7. Par l’ordonnance n° 2503802 du 11 avril 2025, le juge des référés a enjoint à la préfète de l’Isère de proposer à Mme B et à son enfant un lieu susceptible de les accueillir, dans un délai de 3 jours à compter de la notification de la présente ordonnance, et ce sous astreinte de 50 euros par jour de retard. Il n’est pas contesté par la préfète de l’Isère, qui n’a pas produit d’écritures en défense, que Mme B va disposer d’un hébergement à compter du 29 avril 2025. Dans les circonstances de l’espèce, il y a lieu de liquider, à titre définitif, l’astreinte prononcée au taux de 50 euros par jour de retard, pour la période s’étant écoulée depuis le 15 avril 2025 jusqu’au 28 avril 2025, à la somme de 700 euros. L’intégralité du montant de cette somme sera versée à Mme B au titre de la liquidation définitive de cette astreinte.
Sur les frais liés au litige :
8. Il y a lieu, sous réserve de l’admission définitive de la requérante à l’aide juridictionnelle, de mettre à la charge de l’Etat le versement de la somme de 600 euros à Me Margat, avocate de Mme A B, en application des dispositions de l’article 37 de la loi du 10 juillet 1991. Dans l’hypothèse où le bénéfice de l’aide juridictionnelle ne serait pas accordé à Mme B par le bureau d’aide juridictionnelle, cette somme de 600 euros sera versée à l’intéressée en application de l’article L. 761-1 du code de justice administrative.
O R D O N N E :
Article 1er : Mme A B est admise au bénéfice de l’aide juridictionnelle provisoire.
Article 2 : Il n’y a pas lieu de statuer sur la demande de Mme A B tendant à ce que le tribunal enjoigne à la préfète de l’Isère de lui indiquer un lieu d’hébergement adapté, dans un délai de vingt-quatre heures à compter de la notification de l’ordonnance, et ce sous astreinte de deux cents cinquante euros par jour de retard.
Article 3 : L’Etat est condamné à verser une somme de 700 euros à Mme A B au titre de la liquidation définitive de l’astreinte prononcée par l’ordonnance n° 2503802 du 11 avril 2025.
Article 4 : Sous réserve de l’admission définitive de la requérante à l’aide juridictionnelle, il y a lieu de mettre à la charge de l’Etat le versement de la somme de 600 euros à Me Margat, avocate de Mme A B, en application des dispositions de l’article 37 de la loi du 10 juillet 1991. Dans l’hypothèse où le bénéfice de l’aide juridictionnelle ne serait pas accordé à Mme B par le bureau d’aide juridictionnelle, cette somme de 600 euros sera versée à l’intéressée en application de l’article L. 761-1 du code de justice administrative.
Article 5 : Le surplus des conclusions de la requête est rejeté.
Article 6 : La présente ordonnance sera notifiée à Mme A B, à Me Margat et au ministre de l’intérieur.

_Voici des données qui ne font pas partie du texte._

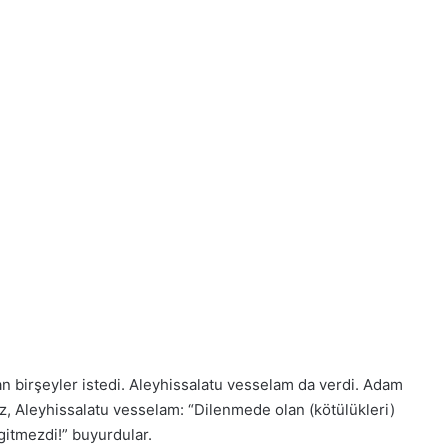
an birşeyler istedi. Aleyhissalatu vesselam da verdi. Adam
, Aleyhissalatu vesselam: “Dilenmede olan (kötülükleri)
gitmezdi!” buyurdular.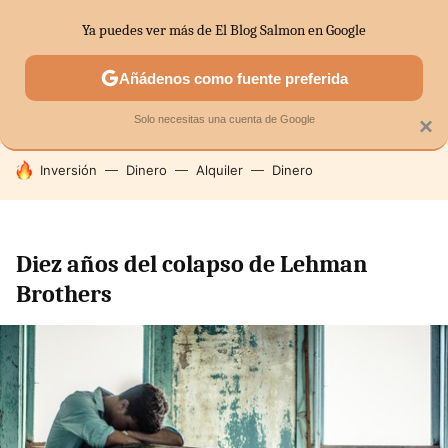
Ya puedes ver más de El Blog Salmon en Google
SECTORES
ECONOMÍA DOMÉSTICA
MERCADOS FINANC
Añádenos como fuente preferida
Solo necesitas una cuenta de Google
×
HOY SE HABLA DE
Inversión
Dinero
Alquiler
Dinero
Diez años del colapso de Lehman
Brothers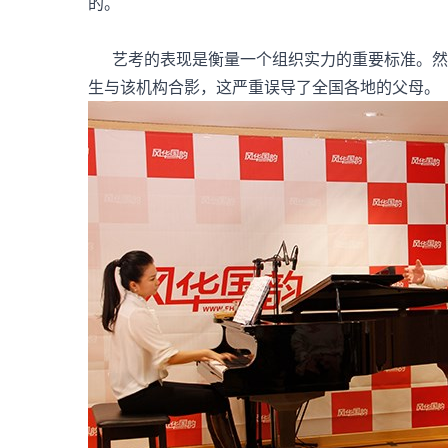
的。
艺考的表现是衡量一个组织实力的重要标准。然
生与该机构合影，这严重误导了全国各地的父母。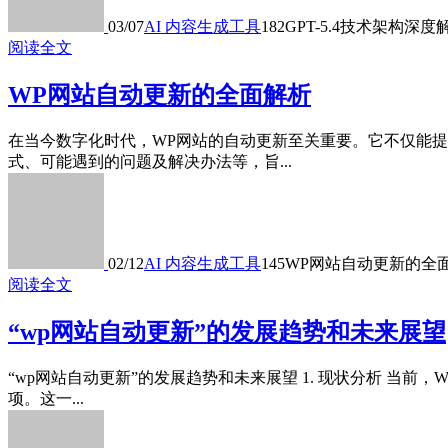
03/07
AI 内容生成工具
182
GPT-5.4技术架构深
阅读全文
WP网站自动更新的全面解析
在当今数字化时代，WP网站的自动更新至关重要。它不仅能
式、可能遇到的问题及解决办法等，旨...
02/12
AI 内容生成工具
145
WP网站自动更新的全
阅读全文
“wp网站自动更新”的发展趋势和未来展望
“wp网站自动更新”的发展趋势和未来展望 1. 现状分析 当前，
项。这一...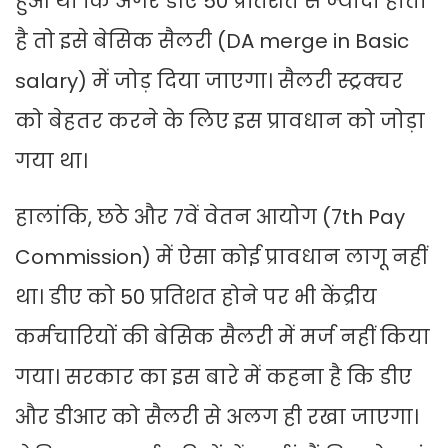
हुआ था कि अगर डीए 50 प्रतिशत से ज्यादा होता
है तो इसे बेसिक सैलरी (DA merge in Basic
salary) में जोड़ दिया जाएगा। सैलरी स्ट्रक्चर
को बेहतर करने के लिए इस प्रावधान को जोड़ा
गया था।
हालांकि, छठे और 7वें वेतन आयोग (7th Pay
Commission) में ऐसा कोई प्रावधान लागू नहीं
था। डीए को 50 प्रतिशत होने पर भी केंद्रीय
कर्मचारियों की बेसिक सैलरी में मर्ज नहीं किया
गया। सरकार का इस बारे में कहना है कि डीए
और डीआर को सैलरी से अलग ही रखा जाएगा।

Copie en sera adressée à la préfète de l’Isère et au ministère public près la Cour des Comptes en application de l’article R. 921-7 du code de justice administrative.

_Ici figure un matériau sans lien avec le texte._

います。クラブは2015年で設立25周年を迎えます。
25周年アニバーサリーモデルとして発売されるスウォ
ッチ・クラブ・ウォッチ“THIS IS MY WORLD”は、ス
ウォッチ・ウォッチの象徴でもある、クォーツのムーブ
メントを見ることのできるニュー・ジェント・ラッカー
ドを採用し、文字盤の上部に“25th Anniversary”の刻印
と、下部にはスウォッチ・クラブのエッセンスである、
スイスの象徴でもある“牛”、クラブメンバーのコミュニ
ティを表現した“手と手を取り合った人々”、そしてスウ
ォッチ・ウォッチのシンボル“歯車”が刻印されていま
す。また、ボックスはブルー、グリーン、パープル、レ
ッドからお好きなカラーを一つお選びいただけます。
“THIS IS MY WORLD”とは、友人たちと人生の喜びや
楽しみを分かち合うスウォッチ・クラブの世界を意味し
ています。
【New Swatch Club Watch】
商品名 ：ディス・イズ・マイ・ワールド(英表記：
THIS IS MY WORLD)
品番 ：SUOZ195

Fait à Grenoble, le 30 avril 2025.
Le juge des référés,
C. Vial-Pailler
La greffière,
E. Berot-Gay
La République mande et ordonne au ministre de l’intérieur en ce qui le concerne ou à tous commissaires de justice à ce requis en ce qui concerne les voies de droit commun contre les parties privées, de pourvoir à l’exécution de la présente décision.